◆ Exercise objective
Please return each of the entries exactly, minus their pictures.

Start of Recorded data

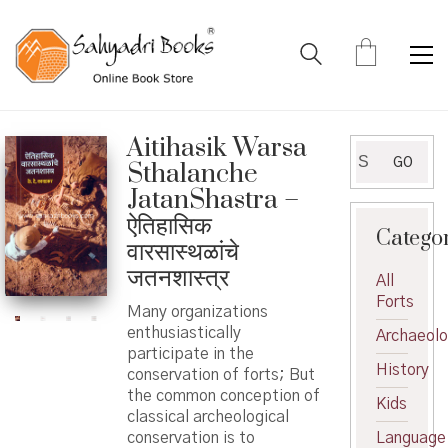
Aitihasik Warsa
Search
GO
Sthalanche
for:
JatanShastra –
ऐतिहासिक
Catego
वारसास्थळांचे
जतनशास्त्र
All
Forts
Many organizations
enthusiastically
Archaeol
participate in the
History
conservation of forts; But
the common conception of
Kids
classical archeological
conservation is to
Language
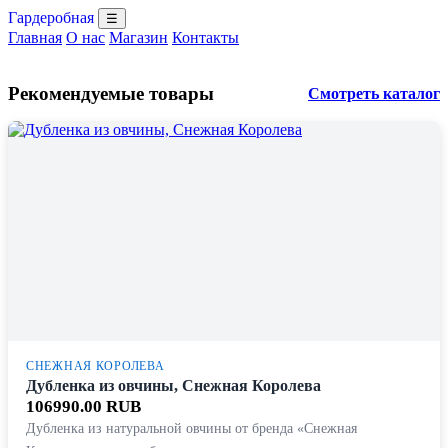
Гардеробная
☰
Главная
О нас
Магазин
Контакты
Рекомендуемые товары
Смотреть каталог
СНЕЖНАЯ КОРОЛЕВА
Дубленка из овчины, Снежная Королева
106990.00 RUB
Дубленка из натуральной овчины от бренда «Снежная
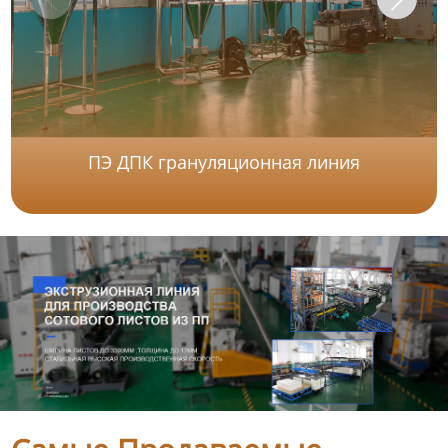
ПЭ ДПК грануляционная линия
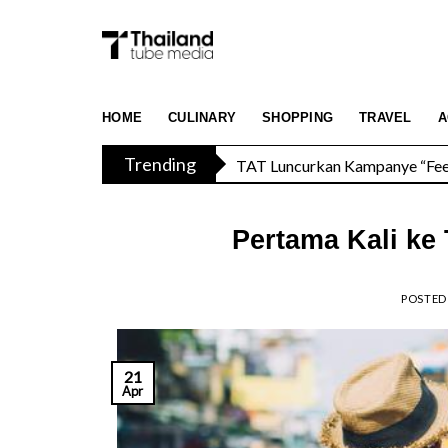
Skip
to
content
TAT Luncurkan Kampanye “Feel 
HOME
CULINARY
SHOPPING
TRAVEL
A
Trending
Menikmati Cita Rasa Mewah di
Pertama Kali ke 
POSTED
21
Apr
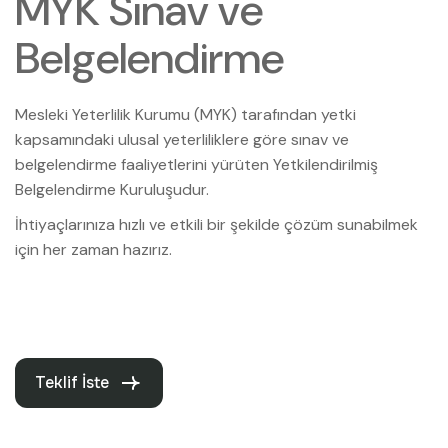
M
Y
K
S
ı
n
a
v
v
e
B
e
l
g
e
l
e
n
d
i
r
m
e
Mesleki Yeterlilik Kurumu (MYK) tarafından yetki
kapsamındaki ulusal yeterliliklere göre sınav ve
belgelendirme faaliyetlerini yürüten Yetkilendirilmiş
Belgelendirme Kuruluşudur.
İhtiyaçlarınıza hızlı ve etkili bir şekilde çözüm sunabilmek
için her zaman hazırız.
Teklif İste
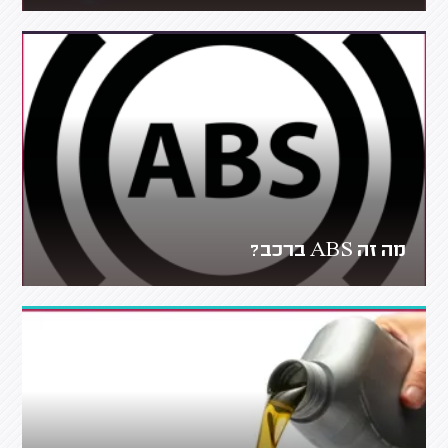
מה זה ABS ברכב?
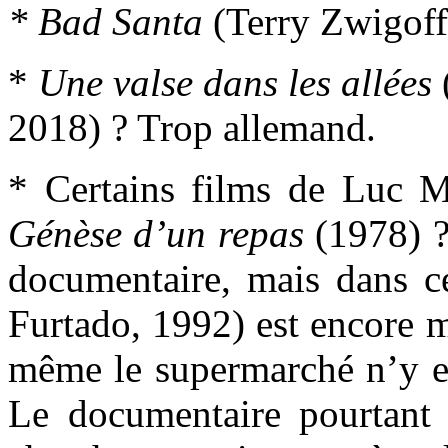
* Bad Santa
(Terry Zwigoff,
*
Une valse dans les allées
2018) ? Trop allemand.
* Certains films de Luc M
Génèse d’un repas
(1978) ?
documentaire, mais dans c
Furtado, 1992) est encore m
même le supermarché n’y es
Le documentaire pourtant n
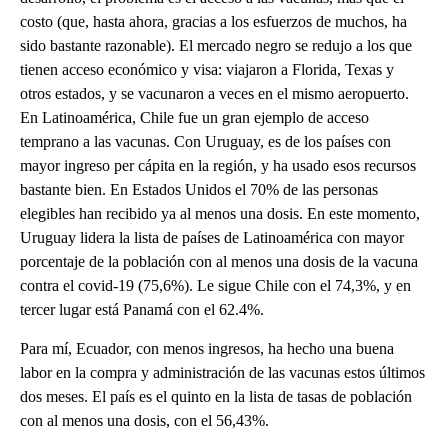
costo (que, hasta ahora, gracias a los esfuerzos de muchos, ha
sido bastante razonable). El mercado negro se redujo a los que
tienen acceso económico y visa: viajaron a Florida, Texas y
otros estados, y se vacunaron a veces en el mismo aeropuerto.
En Latinoamérica, Chile fue un gran ejemplo de acceso
temprano a las vacunas. Con Uruguay, es de los países con
mayor ingreso per cápita en la región, y ha usado esos recursos
bastante bien. En Estados Unidos el 70% de las personas
elegibles han recibido ya al menos una dosis. En este momento,
Uruguay lidera la lista de países de Latinoamérica con mayor
porcentaje de la población con al menos una dosis de la vacuna
contra el covid-19 (75,6%). Le sigue Chile con el 74,3%, y en
tercer lugar está Panamá con el 62.4%.
Para mí, Ecuador, con menos ingresos, ha hecho una buena
labor en la compra y administración de las vacunas estos últimos
dos meses. El país es el quinto en la lista de tasas de población
con al menos una dosis, con el 56,43%.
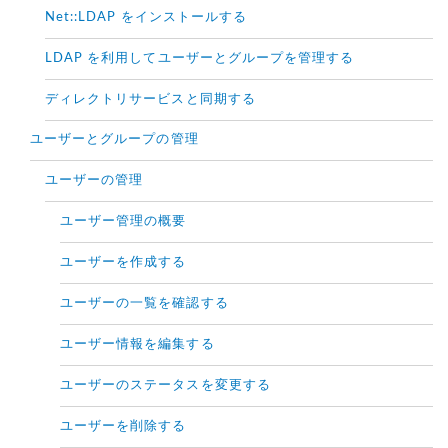
Net::LDAP をインストールする
LDAP を利用してユーザーとグループを管理する
ディレクトリサービスと同期する
ユーザーとグループの管理
ユーザーの管理
ユーザー管理の概要
ユーザーを作成する
ユーザーの一覧を確認する
ユーザー情報を編集する
ユーザーのステータスを変更する
ユーザーを削除する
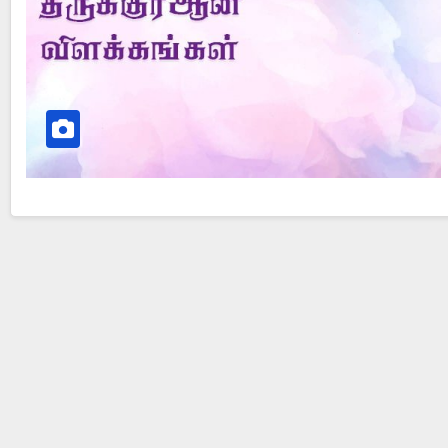
Did Jesus Resurrect on Sunday or Monday?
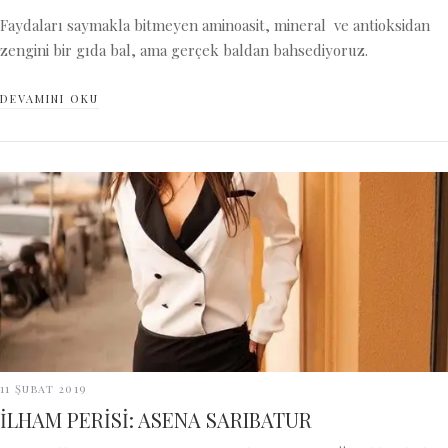
Faydaları saymakla bitmeyen aminoasit, mineral ve antioksidan
zengini bir gıda bal, ama gerçek baldan bahsediyoruz.
DEVAMINI OKU
11 Şubat 2019
İLHAM PERİSİ: ASENA SARIBATUR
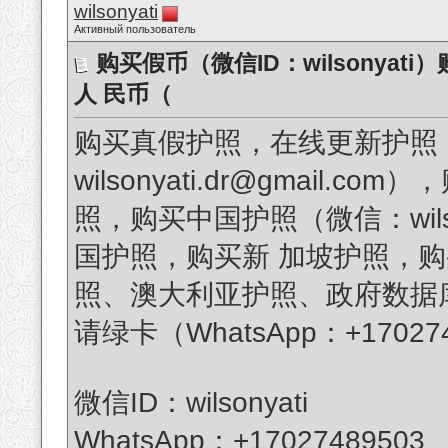
wilsonyati
Активный пользователь
购买假币（微信ID：wilsonya
人 民币（
购买真假护照，在线更新护照
wilsonyati.dr@gmail
照，购买中国护照（微信：wil
国护照，购买新 加坡护照，
照、澳大利亚护照、政府数据
请绿卡（WhatsApp：+170
微信ID：wilsonyati
WhatsApp：+17027489503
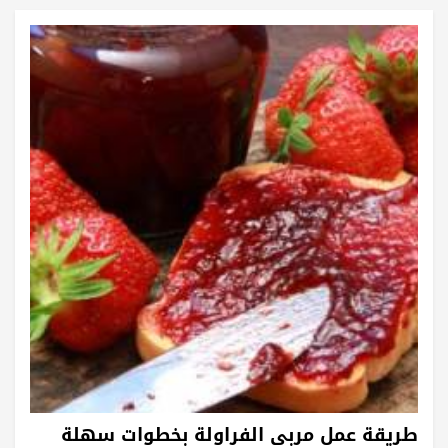
طريقة عمل مربى الفراولة بخطوات سهلة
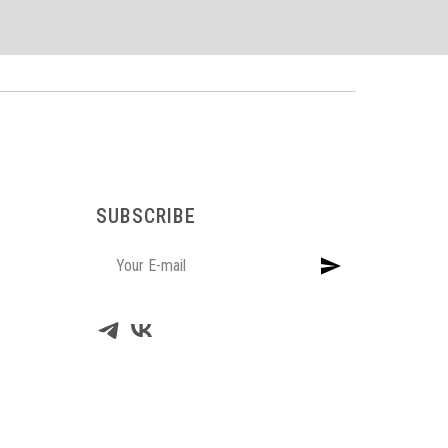
SUBSCRIBE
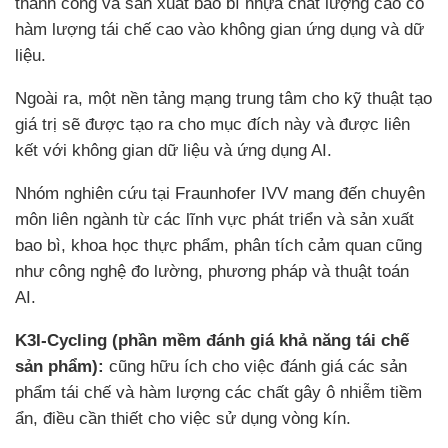
thành công và sản xuất bao bì nhựa chất lượng cao có
hàm lượng tái chế cao vào không gian ứng dụng và dữ
liệu.
Ngoài ra, một nền tảng mạng trung tâm cho kỹ thuật tạo
giá trị sẽ được tạo ra cho mục đích này và được liên
kết với không gian dữ liệu và ứng dụng AI.
Nhóm nghiên cứu tại Fraunhofer IVV mang đến chuyên
môn liên ngành từ các lĩnh vực phát triển và sản xuất
bao bì, khoa học thực phẩm, phân tích cảm quan cũng
như công nghệ đo lường, phương pháp và thuật toán
AI.
K3I-Cycling
(phần mềm đánh giá khả năng tái chế
sản phẩm):
cũng hữu ích cho việc đánh giá các sản
phẩm tái chế và hàm lượng các chất gây ô nhiễm tiềm
ẩn, điều cần thiết cho việc sử dụng vòng kín.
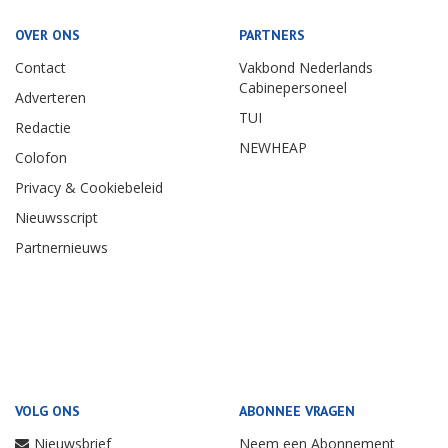
OVER ONS
PARTNERS
Contact
Vakbond Nederlands
Cabinepersoneel
Adverteren
TUI
Redactie
NEWHEAP
Colofon
Privacy & Cookiebeleid
Nieuwsscript
Partnernieuws
VOLG ONS
ABONNEE VRAGEN
Nieuwsbrief
Neem een Abonnement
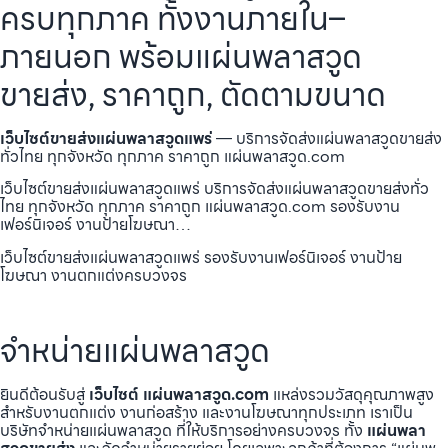
ครบทุกภาค ทั้งงานภายใน–
ภายนอก พร้อมแผ่นพลาสวูด
ขายส่ง, ราคาถูก, ตัดตามขนาด
เว็บไซต์ขายส่งแผ่นพลาสวูดแพร่
— บริการจัดส่งแผ่นพลาสวูดขายส่ง
ทั่วไทย ทุกจังหวัด ทุกภาค ราคาถูก แผ่นพลาสวูด.com
เว็บไซต์ขายส่งแผ่นพลาสวูดแพร่ บริการจัดส่งแผ่นพลาสวูดขายส่งทั่ว
ไทย ทุกจังหวัด ทุกภาค ราคาถูก แผ่นพลาสวูด.com รองรับงาน
เฟอร์นิเจอร์ งานป้ายโฆษณา…
เว็บไซต์ขายส่งแผ่นพลาสวูดแพร่ รองรับงานเฟอร์นิเจอร์ งานป้าย
โฆษณา งานตกแต่งครบวงจร
จำหน่ายแผ่นพลาสวูด
ยินดีต้อนรับสู่
เว็บไซต์ แผ่นพลาสวูด.com
แหล่งรวมวัสดุคุณภาพสูง
สำหรับงานตกแต่ง งานก่อสร้าง และงานโฆษณาทุกประเภท เราเป็น
บริษัทจำหน่ายแผ่นพลาสวูด ที่ให้บริการอย่างครบวงจร ทั้ง
แผ่นพลา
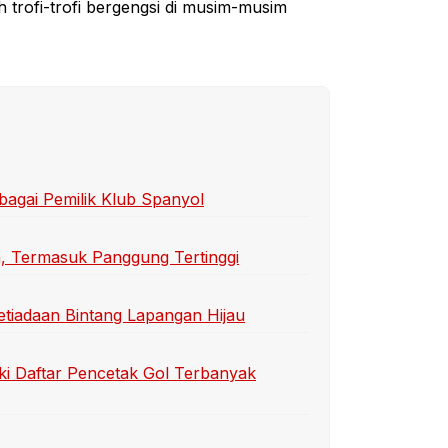
trofi-trofi bergengsi di musim-musim
bagai Pemilik Klub Spanyol
n, Termasuk Panggung Tertinggi
etiadaan Bintang Lapangan Hijau
ki Daftar Pencetak Gol Terbanyak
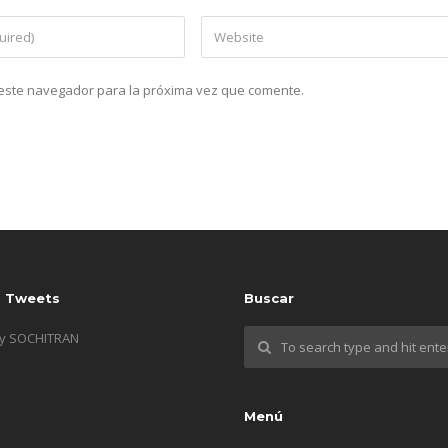
n este navegador para la próxima vez que comente.
s Tweets
Buscar
by SOCHITRAN
Menú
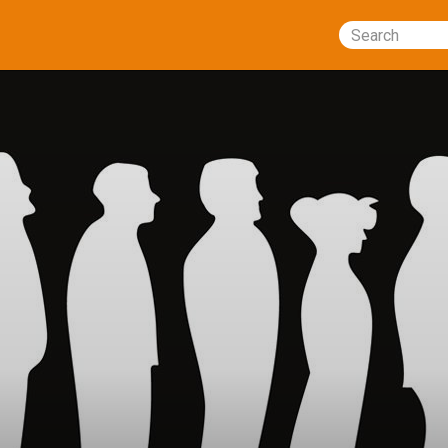
Search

End of Recorded data

◆ Final answer
Aitihasik Warsa
Search
GO
Sthalanche
for:
JatanShastra –
ऐतिहासिक
Catego
वारसास्थळांचे
जतनशास्त्र
All
Forts
Many organizations
enthusiastically
Archaeol
participate in the
History
conservation of forts; But
the common conception of
Kids
classical archeological
conservation is to
Language
Гардеробная
☰
Главная
О нас
Магазин
Контакты
Рекомендуемые товары
Смотреть каталог
СНЕЖНАЯ КОРОЛЕВА
Дубленка из овчины, Снежная Королева
106990.00 RUB
Дубленка из натуральной овчины от бренда «Снежная
ПЭ ДПК грануляционная линия
Skip
to
content
TAT Luncurkan Kampanye “Feel 
HOME
CULINARY
SHOPPING
TRAVEL
A
Trending
Menikmati Cita Rasa Mewah di
Pertama Kali ke 
POSTED
21
Apr
M
Y
K
S
ı
n
a
v
v
e
B
e
l
g
e
l
e
n
d
i
r
m
e
Mesleki Yeterlilik Kurumu (MYK) tarafından yetki
kapsamındaki ulusal yeterliliklere göre sınav ve
belgelendirme faaliyetlerini yürüten Yetkilendirilmiş
Belgelendirme Kuruluşudur.
İhtiyaçlarınıza hızlı ve etkili bir şekilde çözüm sunabilmek
için her zaman hazırız.
Teklif İste
מה זה ABS ברכב?
* Bad Santa
(Terry Zwigoff,
*
Une valse dans les allées
2018) ? Trop allemand.
* Certains films de Luc M
Génèse d’un repas
(1978) ?
documentaire, mais dans c
Furtado, 1992) est encore m
même le supermarché n’y es
Le documentaire pourtant n
costo (que, hasta ahora, gracias a los esfuerzos de muchos, ha
sido bastante razonable). El mercado negro se redujo a los que
tienen acceso económico y visa: viajaron a Florida, Texas y
otros estados, y se vacunaron a veces en el mismo aeropuerto.
En Latinoamérica, Chile fue un gran ejemplo de acceso
temprano a las vacunas. Con Uruguay, es de los países con
mayor ingreso per cápita en la región, y ha usado esos recursos
bastante bien. En Estados Unidos el 70% de las personas
elegibles han recibido ya al menos una dosis. En este momento,
Uruguay lidera la lista de países de Latinoamérica con mayor
porcentaje de la población con al menos una dosis de la vacuna
contra el covid-19 (75,6%). Le sigue Chile con el 74,3%, y en
tercer lugar está Panamá con el 62.4%.
Para mí, Ecuador, con menos ingresos, ha hecho una buena
labor en la compra y administración de las vacunas estos últimos
dos meses. El país es el quinto en la lista de tasas de población
con al menos una dosis, con el 56,43%.
Net::LDAP をインストールする
LDAP を利用してユーザーとグループを管理する
ディレクトリサービスと同期する
ユーザーとグループの管理
ユーザーの管理
ユーザー管理の概要
ユーザーを作成する
ユーザーの一覧を確認する
ユーザー情報を編集する
ユーザーのステータスを変更する
ユーザーを削除する
Did Jesus Resurrect on Sunday or Monday?
Faydaları saymakla bitmeyen aminoasit, mineral ve antioksidan
zengini bir gıda bal, ama gerçek baldan bahsediyoruz.
DEVAMINI OKU
11 Şubat 2019
İLHAM PERİSİ: ASENA SARIBATUR
wilsonyati
Активный пользователь
购买假币（微信ID：wilsonya
人 民币（
购买真假护照，在线更新护照
wilsonyati.dr@gmail
照，购买中国护照（微信：wil
国护照，购买新 加坡护照，
照、澳大利亚护照、政府数据
请绿卡（WhatsApp：+170
微信ID：wilsonyati
WhatsApp：+17027489503
طريقة عمل مربى الفراولة بخطوات سهلة
SUBSCRIBE
thành công và sản xuất bao bì nhựa chất lượng cao có
hàm lượng tái chế cao vào không gian ứng dụng và dữ
liệu.
Ngoài ra, một nền tảng mạng trung tâm cho kỹ thuật tạo
giá trị sẽ được tạo ra cho mục đích này và được liên
kết với không gian dữ liệu và ứng dụng AI.
Nhóm nghiên cứu tại Fraunhofer IVV mang đến chuyên
môn liên ngành từ các lĩnh vực phát triển và sản xuất
bao bì, khoa học thực phẩm, phân tích cảm quan cũng
như công nghệ đo lường, phương pháp và thuật toán
AI.
K3I-Cycling
(phần mềm đánh giá khả năng tái chế
sản phẩm):
cũng hữu ích cho việc đánh giá các sản
phẩm tái chế và hàm lượng các chất gây ô nhiễm tiềm
ẩn, điều cần thiết cho việc sử dụng vòng kín.
OVER ONS
PARTNERS
Contact
Vakbond Nederlands
Cabinepersoneel
Adverteren
TUI
Redactie
NEWHEAP
Colofon
Privacy & Cookiebeleid
Nieuwsscript
Partnernieuws
VOLG ONS
ABONNEE VRAGEN
Nieuwsbrief
Neem een Abonnement
ครบทุกภาค ทั้งงานภายใน–
ภายนอก พร้อมแผ่นพลาสวูด
ขายส่ง, ราคาถูก, ตัดตามขนาด
เว็บไซต์ขายส่งแผ่นพลาสวูดแพร่
— บริการจัดส่งแผ่นพลาสวูดขายส่ง
ทั่วไทย ทุกจังหวัด ทุกภาค ราคาถูก แผ่นพลาสวูด.com
เว็บไซต์ขายส่งแผ่นพลาสวูดแพร่ บริการจัดส่งแผ่นพลาสวูดขายส่งทั่ว
ไทย ทุกจังหวัด ทุกภาค ราคาถูก แผ่นพลาสวูด.com รองรับงาน
เฟอร์นิเจอร์ งานป้ายโฆษณา…
เว็บไซต์ขายส่งแผ่นพลาสวูดแพร่ รองรับงานเฟอร์นิเจอร์ งานป้าย
โฆษณา งานตกแต่งครบวงจร
จำหน่ายแผ่นพลาสวูด
ยินดีต้อนรับสู่
เว็บไซต์ แผ่นพลาสวูด.com
แหล่งรวมวัสดุคุณภาพสูง
สำหรับงานตกแต่ง งานก่อสร้าง และงานโฆษณาทุกประเภท เราเป็น
บริษัทจำหน่ายแผ่นพลาสวูด ที่ให้บริการอย่างครบวงจร ทั้ง
แผ่นพลา
trofi-trofi bergengsi di musim-musim
bagai Pemilik Klub Spanyol
n, Termasuk Panggung Tertinggi
etiadaan Bintang Lapangan Hijau
ki Daftar Pencetak Gol Terbanyak
n este navegador para la próxima vez que comente.
s Tweets
Buscar
by SOCHITRAN
Menú
Search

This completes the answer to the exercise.